In July 2009, Operation Smile joined Comfort and provided life-changing surgeries and medical services for 57 patients in Latin America and the Caribbean.

And in 2010, after the devastating earthquake in Haiti, Operation Smile sent a team to work alongside the crew aboard Comfort.

“I love that our Navy values humanitarian support as our military advances,” said Duffy. “We can always turn to charitable acts to bring us together.”

Operation Smile works in more than 60 countries to provide free reconstructive surgery and related care to children worldwide who are born with facial deformities, including cleft lip and cleft palate. Students are important volunteers and advocates for the organization.

Today, more than 900 Operation Smile student clubs and associations in more than 40 countries create awareness and raise funds to give hope and news smiles.

“I think it is amazing that so many countries value humanitarian support and can come together and put aside military differences,” said Duffy.

Hundreds of students from the U.S. and around the world also volunteer on medical missions, serving as translators and providing education on burn care and prevention, oral rehydration therapy, dental hygiene and nutrition, to inform local populations of basic health care that ultimately improves quality of life.
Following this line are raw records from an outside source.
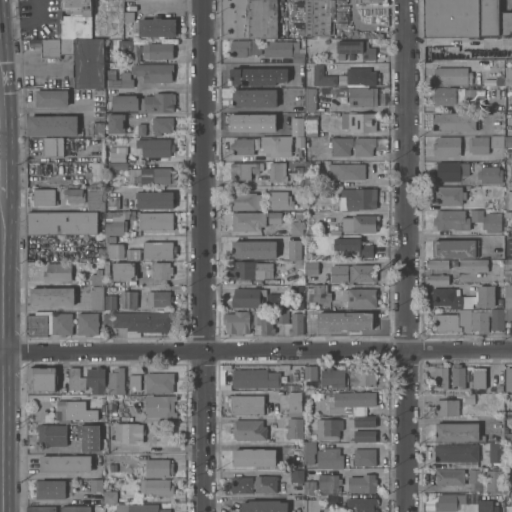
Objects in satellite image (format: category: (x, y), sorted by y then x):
building: (371, 0)
building: (372, 2)
building: (128, 16)
building: (99, 17)
building: (317, 17)
building: (451, 18)
building: (465, 18)
building: (234, 19)
building: (248, 19)
building: (262, 19)
building: (494, 19)
building: (73, 20)
road: (26, 23)
building: (156, 27)
building: (156, 27)
building: (114, 28)
road: (458, 41)
building: (78, 43)
building: (447, 45)
building: (356, 47)
building: (244, 48)
building: (355, 48)
building: (72, 49)
building: (282, 50)
building: (282, 50)
building: (150, 51)
building: (157, 51)
building: (287, 67)
building: (152, 72)
building: (152, 72)
building: (110, 74)
building: (450, 74)
building: (87, 75)
building: (360, 75)
building: (451, 75)
building: (508, 75)
building: (258, 76)
building: (322, 76)
building: (360, 76)
building: (506, 76)
building: (245, 77)
building: (321, 77)
building: (341, 80)
building: (123, 81)
building: (107, 83)
road: (170, 85)
building: (338, 91)
building: (444, 95)
building: (511, 95)
building: (456, 96)
building: (474, 96)
building: (50, 97)
building: (254, 97)
building: (361, 97)
building: (362, 97)
building: (50, 98)
building: (253, 98)
building: (308, 99)
building: (309, 99)
building: (142, 103)
building: (144, 103)
road: (41, 110)
building: (246, 120)
building: (297, 120)
building: (453, 121)
building: (357, 122)
building: (357, 122)
building: (454, 122)
building: (115, 123)
building: (115, 123)
building: (252, 123)
building: (51, 124)
building: (161, 124)
building: (161, 124)
building: (51, 126)
building: (295, 126)
building: (97, 129)
building: (140, 129)
building: (140, 129)
building: (310, 129)
building: (96, 130)
building: (243, 131)
building: (294, 131)
road: (0, 136)
building: (495, 141)
building: (496, 141)
building: (507, 141)
building: (508, 141)
building: (299, 142)
building: (477, 144)
road: (0, 145)
building: (51, 145)
building: (477, 145)
building: (241, 146)
building: (242, 146)
building: (275, 146)
building: (276, 146)
building: (340, 146)
building: (352, 146)
building: (363, 146)
building: (445, 146)
building: (446, 146)
building: (52, 147)
building: (154, 147)
building: (154, 147)
building: (116, 154)
building: (119, 156)
building: (119, 165)
building: (307, 165)
building: (116, 166)
building: (244, 170)
building: (449, 170)
building: (95, 171)
building: (244, 171)
building: (276, 171)
building: (346, 171)
building: (347, 171)
building: (451, 171)
building: (276, 172)
building: (510, 172)
building: (510, 173)
building: (489, 174)
building: (154, 175)
building: (156, 175)
building: (490, 175)
building: (307, 179)
road: (1, 181)
building: (72, 195)
building: (73, 195)
building: (448, 195)
building: (448, 195)
building: (42, 197)
building: (43, 197)
building: (95, 198)
building: (359, 198)
building: (356, 199)
building: (508, 199)
building: (508, 199)
building: (153, 200)
building: (153, 200)
building: (278, 200)
building: (278, 200)
building: (245, 201)
building: (245, 201)
building: (112, 202)
building: (111, 203)
building: (306, 203)
building: (486, 204)
road: (42, 209)
building: (508, 213)
building: (298, 214)
building: (272, 218)
building: (274, 218)
building: (450, 220)
building: (451, 220)
building: (486, 220)
building: (486, 220)
building: (155, 221)
building: (155, 221)
building: (247, 221)
building: (248, 221)
building: (60, 222)
building: (61, 223)
building: (113, 223)
building: (358, 223)
building: (359, 223)
building: (113, 224)
building: (295, 227)
building: (295, 228)
building: (510, 228)
building: (511, 228)
building: (335, 232)
building: (100, 239)
building: (109, 239)
building: (290, 243)
building: (352, 246)
building: (352, 246)
building: (453, 248)
building: (455, 248)
building: (508, 248)
building: (158, 249)
building: (247, 249)
building: (253, 249)
building: (293, 249)
building: (508, 249)
building: (156, 250)
building: (113, 251)
building: (114, 251)
building: (132, 254)
building: (131, 255)
road: (202, 255)
road: (405, 256)
building: (298, 264)
building: (436, 264)
building: (437, 264)
building: (472, 265)
building: (473, 266)
building: (310, 267)
building: (106, 268)
building: (309, 268)
building: (123, 270)
building: (159, 270)
building: (160, 270)
building: (248, 270)
building: (249, 270)
building: (56, 271)
building: (122, 271)
building: (508, 271)
building: (56, 272)
building: (352, 273)
building: (352, 273)
building: (95, 278)
building: (97, 278)
building: (436, 279)
building: (437, 279)
building: (318, 292)
building: (343, 295)
building: (50, 296)
building: (51, 296)
building: (245, 296)
building: (485, 296)
building: (485, 296)
building: (96, 297)
building: (245, 297)
building: (360, 297)
building: (446, 297)
building: (96, 298)
building: (158, 298)
building: (450, 298)
building: (127, 299)
building: (128, 299)
building: (157, 299)
building: (278, 301)
building: (108, 302)
building: (109, 302)
building: (508, 302)
building: (285, 316)
building: (487, 316)
building: (279, 317)
building: (256, 318)
building: (496, 319)
building: (344, 320)
building: (478, 320)
building: (141, 321)
building: (268, 321)
building: (329, 321)
building: (137, 322)
building: (237, 322)
building: (360, 322)
building: (445, 322)
building: (446, 322)
building: (48, 323)
building: (49, 323)
building: (87, 323)
building: (235, 323)
building: (266, 323)
building: (295, 323)
building: (296, 323)
building: (86, 324)
building: (309, 327)
road: (256, 352)
road: (2, 365)
building: (309, 373)
building: (310, 373)
building: (440, 376)
building: (457, 376)
building: (457, 376)
building: (331, 377)
building: (332, 377)
building: (439, 377)
building: (478, 377)
building: (254, 378)
building: (254, 378)
building: (361, 378)
building: (364, 378)
building: (477, 378)
building: (508, 378)
building: (39, 379)
building: (41, 379)
building: (74, 379)
building: (74, 379)
building: (95, 379)
building: (508, 379)
building: (95, 380)
building: (115, 381)
building: (115, 381)
building: (133, 382)
building: (134, 382)
building: (158, 382)
building: (158, 383)
building: (284, 386)
building: (293, 386)
building: (499, 388)
building: (101, 401)
building: (293, 401)
building: (468, 401)
building: (294, 402)
building: (350, 402)
building: (351, 403)
building: (245, 404)
building: (241, 405)
building: (158, 406)
building: (159, 406)
building: (446, 407)
building: (445, 408)
road: (1, 411)
building: (73, 411)
building: (73, 411)
building: (508, 413)
building: (363, 421)
building: (363, 421)
building: (293, 428)
building: (294, 428)
building: (327, 429)
building: (327, 429)
building: (248, 430)
building: (248, 430)
building: (127, 432)
building: (128, 432)
building: (456, 432)
building: (457, 432)
building: (50, 435)
building: (51, 435)
building: (360, 435)
building: (362, 436)
building: (508, 437)
building: (88, 438)
building: (97, 445)
building: (511, 445)
building: (309, 452)
building: (495, 452)
building: (495, 452)
building: (308, 453)
building: (455, 453)
building: (456, 453)
building: (253, 457)
building: (363, 457)
building: (364, 457)
building: (253, 458)
building: (328, 458)
building: (329, 458)
building: (509, 461)
building: (63, 463)
building: (64, 464)
building: (112, 467)
building: (154, 468)
building: (156, 468)
road: (44, 476)
building: (295, 476)
building: (297, 476)
building: (456, 476)
building: (473, 476)
building: (448, 477)
building: (493, 480)
building: (327, 481)
building: (494, 481)
building: (77, 482)
building: (328, 482)
building: (361, 483)
building: (264, 484)
building: (264, 484)
building: (361, 484)
building: (95, 485)
building: (96, 485)
building: (240, 485)
building: (240, 485)
building: (155, 487)
building: (155, 487)
building: (308, 487)
building: (309, 487)
building: (49, 489)
building: (50, 489)
building: (328, 491)
building: (110, 496)
building: (109, 497)
road: (247, 498)
building: (510, 498)
building: (510, 499)
building: (360, 504)
building: (361, 504)
building: (459, 504)
building: (464, 504)
building: (309, 505)
building: (311, 505)
building: (262, 506)
building: (263, 506)
building: (39, 508)
building: (73, 508)
building: (138, 508)
building: (139, 508)
building: (40, 509)
building: (75, 509)
building: (329, 510)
“I think Operation Smile teaming up with Comfort and overlapping on missions is great,” said JJ O’Shea, a student from Gonzaga College in Dublin, Ireland. “They are two fantastic organizations and working together could produce great rewards.”

Each year, the organization hosts the ISLC, where the goal is to educate students on the value of service within their communities and help develop their skills as future philanthropic leaders. ISLC participants hail from 24 countries including the U.S., Canada, Jordan, Philippines, South Africa, Brazil, Columbia, India, Kenya, Mexico, Nicaragua, Sweden, Vietnam and many others. This year’s ISLC celebrated Operation Smile’s 30th Anniversary, and Operation Smile’s global campaign entitled, “Change Forever.”

During the ISLC, students participated in team building activities, competed in field games and completed a service project for future Operation Smile patients.

Touring Navy facilities like Comfort’s medical treatment facility helps the students connect with what Operation Smile accomplishes on a global level.

“I think it is important for the Navy to provide humanitarian support,” said O’Shea. “They have fantastic facilities that can really make a difference.”

Dr. William Magee, cofounder and chief executive officer of Operation Smile, accompanied the students and provided insight into the cooperation between the medical treatment facility within the ship and the organization.

“Students offer the energy and passion necessary to spark the ripple effect for change,” said Magee. “These children are our future leaders, and we are so grateful for their compassion and dedication that helps us make a difference in so many lives around the world.”